Contrairement à la NFL et à son bannissement de Kaepernick, il ne se prosterne pas devant une minorité bruyante et erronée de personnes qui ont l’intention de faire reculer ce pays de plusieurs décennies.

Il n’a pas encore signé son deuxième contrat, celui qui va mettre en place des générations de sa famille. Il ne semble pas avoir peur qu’utiliser sa plate-forme pour défendre les droits des Noirs et de ceux qui peuvent tomber enceintes, et le droit de nous tous d’être à l’abri du fléau de la violence armée, signifie qu’il ne ‘ t devenir un jour le joueur le mieux payé de l’histoire de la NFL.

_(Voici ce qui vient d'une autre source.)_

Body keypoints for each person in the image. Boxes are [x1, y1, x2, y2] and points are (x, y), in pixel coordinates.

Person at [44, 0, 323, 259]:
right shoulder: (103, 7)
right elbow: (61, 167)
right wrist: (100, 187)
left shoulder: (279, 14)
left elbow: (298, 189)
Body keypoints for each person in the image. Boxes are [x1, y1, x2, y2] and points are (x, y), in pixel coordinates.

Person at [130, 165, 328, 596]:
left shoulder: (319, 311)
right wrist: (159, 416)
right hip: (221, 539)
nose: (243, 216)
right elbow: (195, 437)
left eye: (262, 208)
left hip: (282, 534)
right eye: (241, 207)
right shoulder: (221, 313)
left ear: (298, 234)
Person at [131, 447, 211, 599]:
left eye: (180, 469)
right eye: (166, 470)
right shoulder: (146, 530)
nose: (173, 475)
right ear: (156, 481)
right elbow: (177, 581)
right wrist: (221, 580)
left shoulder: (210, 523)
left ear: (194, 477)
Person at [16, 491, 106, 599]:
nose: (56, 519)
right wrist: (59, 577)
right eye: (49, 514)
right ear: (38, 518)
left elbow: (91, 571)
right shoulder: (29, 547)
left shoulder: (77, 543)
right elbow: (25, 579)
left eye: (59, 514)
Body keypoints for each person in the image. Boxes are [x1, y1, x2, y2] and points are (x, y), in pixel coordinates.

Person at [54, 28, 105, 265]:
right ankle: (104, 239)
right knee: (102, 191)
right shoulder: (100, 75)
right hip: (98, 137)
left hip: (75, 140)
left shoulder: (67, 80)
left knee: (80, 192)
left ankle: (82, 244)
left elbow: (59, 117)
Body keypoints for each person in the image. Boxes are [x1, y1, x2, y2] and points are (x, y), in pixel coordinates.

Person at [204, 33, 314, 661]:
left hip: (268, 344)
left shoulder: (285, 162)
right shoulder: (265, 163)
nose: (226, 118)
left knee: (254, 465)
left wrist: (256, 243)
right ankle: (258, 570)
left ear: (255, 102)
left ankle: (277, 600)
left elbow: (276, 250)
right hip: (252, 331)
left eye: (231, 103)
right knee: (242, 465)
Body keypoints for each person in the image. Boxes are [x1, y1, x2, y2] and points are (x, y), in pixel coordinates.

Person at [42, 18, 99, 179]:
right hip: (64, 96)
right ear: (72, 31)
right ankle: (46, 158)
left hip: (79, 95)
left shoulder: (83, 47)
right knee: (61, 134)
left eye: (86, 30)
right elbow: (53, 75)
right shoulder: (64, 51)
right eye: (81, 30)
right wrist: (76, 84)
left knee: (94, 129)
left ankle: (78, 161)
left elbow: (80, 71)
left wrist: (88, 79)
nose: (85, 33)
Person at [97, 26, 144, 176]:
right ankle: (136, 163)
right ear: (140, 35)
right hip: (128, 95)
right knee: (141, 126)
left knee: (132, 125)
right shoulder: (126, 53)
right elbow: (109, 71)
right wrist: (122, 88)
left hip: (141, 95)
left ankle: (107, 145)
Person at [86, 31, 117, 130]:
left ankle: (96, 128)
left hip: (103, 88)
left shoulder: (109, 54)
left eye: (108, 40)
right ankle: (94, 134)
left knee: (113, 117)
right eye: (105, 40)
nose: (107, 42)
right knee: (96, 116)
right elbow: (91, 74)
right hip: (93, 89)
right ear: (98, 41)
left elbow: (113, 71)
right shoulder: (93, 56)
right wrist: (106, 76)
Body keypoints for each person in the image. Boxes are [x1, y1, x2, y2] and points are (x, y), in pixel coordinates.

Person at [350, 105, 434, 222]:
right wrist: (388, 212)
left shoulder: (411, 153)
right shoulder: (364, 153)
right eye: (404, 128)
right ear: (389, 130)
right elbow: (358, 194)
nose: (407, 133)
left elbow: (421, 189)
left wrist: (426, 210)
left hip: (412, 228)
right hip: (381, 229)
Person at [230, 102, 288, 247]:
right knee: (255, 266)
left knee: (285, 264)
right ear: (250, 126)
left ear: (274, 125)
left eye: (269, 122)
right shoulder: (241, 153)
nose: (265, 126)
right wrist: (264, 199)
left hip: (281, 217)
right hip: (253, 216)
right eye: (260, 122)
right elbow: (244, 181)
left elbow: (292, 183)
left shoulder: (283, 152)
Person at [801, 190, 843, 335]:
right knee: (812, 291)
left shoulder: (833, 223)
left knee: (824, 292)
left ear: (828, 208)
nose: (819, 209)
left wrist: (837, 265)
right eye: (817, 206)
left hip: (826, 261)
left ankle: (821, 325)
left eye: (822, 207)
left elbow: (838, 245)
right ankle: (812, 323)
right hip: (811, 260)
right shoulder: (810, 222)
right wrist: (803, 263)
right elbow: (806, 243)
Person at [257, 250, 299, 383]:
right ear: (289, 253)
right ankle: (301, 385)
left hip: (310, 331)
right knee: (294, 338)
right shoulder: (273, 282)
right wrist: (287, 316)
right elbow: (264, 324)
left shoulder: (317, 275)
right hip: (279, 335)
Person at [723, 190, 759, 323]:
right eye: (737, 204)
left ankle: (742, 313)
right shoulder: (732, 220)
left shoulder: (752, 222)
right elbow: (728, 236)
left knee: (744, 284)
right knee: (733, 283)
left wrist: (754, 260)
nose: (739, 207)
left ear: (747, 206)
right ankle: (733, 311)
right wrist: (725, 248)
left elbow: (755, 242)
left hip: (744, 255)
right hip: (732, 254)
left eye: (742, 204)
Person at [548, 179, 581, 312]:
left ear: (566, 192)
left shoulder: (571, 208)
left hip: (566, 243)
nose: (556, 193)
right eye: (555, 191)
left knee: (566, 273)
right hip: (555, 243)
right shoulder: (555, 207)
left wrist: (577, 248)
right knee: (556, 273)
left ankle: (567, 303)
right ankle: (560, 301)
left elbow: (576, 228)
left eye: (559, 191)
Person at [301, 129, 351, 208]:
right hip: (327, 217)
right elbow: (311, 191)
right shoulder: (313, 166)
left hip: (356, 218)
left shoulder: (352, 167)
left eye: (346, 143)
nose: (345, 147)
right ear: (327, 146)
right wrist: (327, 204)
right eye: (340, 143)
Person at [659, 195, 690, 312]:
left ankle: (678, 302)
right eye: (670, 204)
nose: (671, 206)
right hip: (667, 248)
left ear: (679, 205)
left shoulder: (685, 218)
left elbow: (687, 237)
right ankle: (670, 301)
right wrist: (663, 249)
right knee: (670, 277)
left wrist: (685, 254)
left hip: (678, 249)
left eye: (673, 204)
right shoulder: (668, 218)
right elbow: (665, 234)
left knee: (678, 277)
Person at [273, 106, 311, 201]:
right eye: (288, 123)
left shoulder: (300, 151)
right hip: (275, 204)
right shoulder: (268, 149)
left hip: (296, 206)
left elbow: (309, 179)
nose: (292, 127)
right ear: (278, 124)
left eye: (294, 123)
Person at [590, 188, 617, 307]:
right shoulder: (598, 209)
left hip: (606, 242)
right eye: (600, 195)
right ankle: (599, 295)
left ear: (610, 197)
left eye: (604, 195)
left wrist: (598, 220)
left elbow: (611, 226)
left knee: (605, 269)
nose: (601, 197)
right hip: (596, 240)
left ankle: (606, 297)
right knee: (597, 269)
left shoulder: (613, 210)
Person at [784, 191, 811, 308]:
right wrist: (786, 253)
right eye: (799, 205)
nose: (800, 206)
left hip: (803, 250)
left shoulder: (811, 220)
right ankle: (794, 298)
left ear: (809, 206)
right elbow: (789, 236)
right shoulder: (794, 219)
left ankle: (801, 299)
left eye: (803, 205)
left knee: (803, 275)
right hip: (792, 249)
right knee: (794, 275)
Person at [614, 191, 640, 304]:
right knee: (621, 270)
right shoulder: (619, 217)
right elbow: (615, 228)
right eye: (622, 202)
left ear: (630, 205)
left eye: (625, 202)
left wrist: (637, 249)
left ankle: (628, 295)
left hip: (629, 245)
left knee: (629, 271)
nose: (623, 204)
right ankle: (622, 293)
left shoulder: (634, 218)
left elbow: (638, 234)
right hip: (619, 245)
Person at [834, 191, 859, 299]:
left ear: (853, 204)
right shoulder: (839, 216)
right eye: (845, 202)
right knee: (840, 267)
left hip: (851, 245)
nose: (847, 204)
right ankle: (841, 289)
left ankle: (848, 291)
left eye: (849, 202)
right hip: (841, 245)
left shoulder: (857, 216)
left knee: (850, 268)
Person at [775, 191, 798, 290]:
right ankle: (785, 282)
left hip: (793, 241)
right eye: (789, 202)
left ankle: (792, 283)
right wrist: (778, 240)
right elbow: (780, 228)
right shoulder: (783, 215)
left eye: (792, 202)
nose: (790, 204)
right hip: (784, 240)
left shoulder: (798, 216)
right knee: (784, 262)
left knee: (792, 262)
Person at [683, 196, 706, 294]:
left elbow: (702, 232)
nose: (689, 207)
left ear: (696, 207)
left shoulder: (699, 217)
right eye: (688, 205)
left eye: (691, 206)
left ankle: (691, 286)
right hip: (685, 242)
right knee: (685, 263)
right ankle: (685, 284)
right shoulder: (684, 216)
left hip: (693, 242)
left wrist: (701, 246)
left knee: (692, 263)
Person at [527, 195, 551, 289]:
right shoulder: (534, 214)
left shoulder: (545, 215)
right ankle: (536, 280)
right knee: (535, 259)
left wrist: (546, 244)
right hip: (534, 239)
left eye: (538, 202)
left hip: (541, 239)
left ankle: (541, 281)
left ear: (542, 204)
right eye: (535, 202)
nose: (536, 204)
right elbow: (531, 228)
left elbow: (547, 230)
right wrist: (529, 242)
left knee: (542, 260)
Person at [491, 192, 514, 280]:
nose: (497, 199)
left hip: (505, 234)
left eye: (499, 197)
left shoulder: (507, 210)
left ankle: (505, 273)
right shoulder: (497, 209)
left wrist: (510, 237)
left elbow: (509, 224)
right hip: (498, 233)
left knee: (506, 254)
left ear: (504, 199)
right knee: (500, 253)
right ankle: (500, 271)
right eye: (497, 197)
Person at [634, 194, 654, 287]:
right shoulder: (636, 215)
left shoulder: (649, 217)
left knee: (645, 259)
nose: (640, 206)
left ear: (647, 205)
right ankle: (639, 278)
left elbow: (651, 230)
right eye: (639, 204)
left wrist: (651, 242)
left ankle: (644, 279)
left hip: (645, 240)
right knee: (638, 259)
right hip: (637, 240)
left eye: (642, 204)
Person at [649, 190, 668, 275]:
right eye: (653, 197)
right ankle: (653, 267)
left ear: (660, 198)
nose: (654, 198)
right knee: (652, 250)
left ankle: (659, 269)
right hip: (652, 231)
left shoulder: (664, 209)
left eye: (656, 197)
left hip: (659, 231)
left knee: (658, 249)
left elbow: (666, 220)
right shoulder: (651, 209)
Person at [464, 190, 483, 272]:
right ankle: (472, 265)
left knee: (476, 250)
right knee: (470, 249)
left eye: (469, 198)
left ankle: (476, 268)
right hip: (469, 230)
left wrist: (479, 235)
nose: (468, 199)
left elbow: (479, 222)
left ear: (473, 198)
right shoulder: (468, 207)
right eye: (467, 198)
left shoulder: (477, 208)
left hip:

Burrow vient de mener les Bengals à leur première apparition au Super Bowl depuis des décennies, et il semble sur le point de devenir l’une des grandes stars du poste. Nous devons donc croire que si le rival de division Cleveland Browns peut, espérons-le, gagner, cela atténuera la puanteur fétide de la signature de Deshaun Watson une fois qu’il pourra enfin jouer, les cuivres de Cincinnati négligeront certainement tout problème potentiel qu’ils pourraient avoir avec Burrow, étant donné qu’il peut les mener dans les séries éliminatoires pour les années à venir.

C’est une barre basse, mais encore une fois, étant donné l’inaction de ses pairs quart-arrière, en particulier les blancs, le plaidoyer répété de Burrow est remarquable. J’espère que ces pairs en prendront note et emboîteront le pas.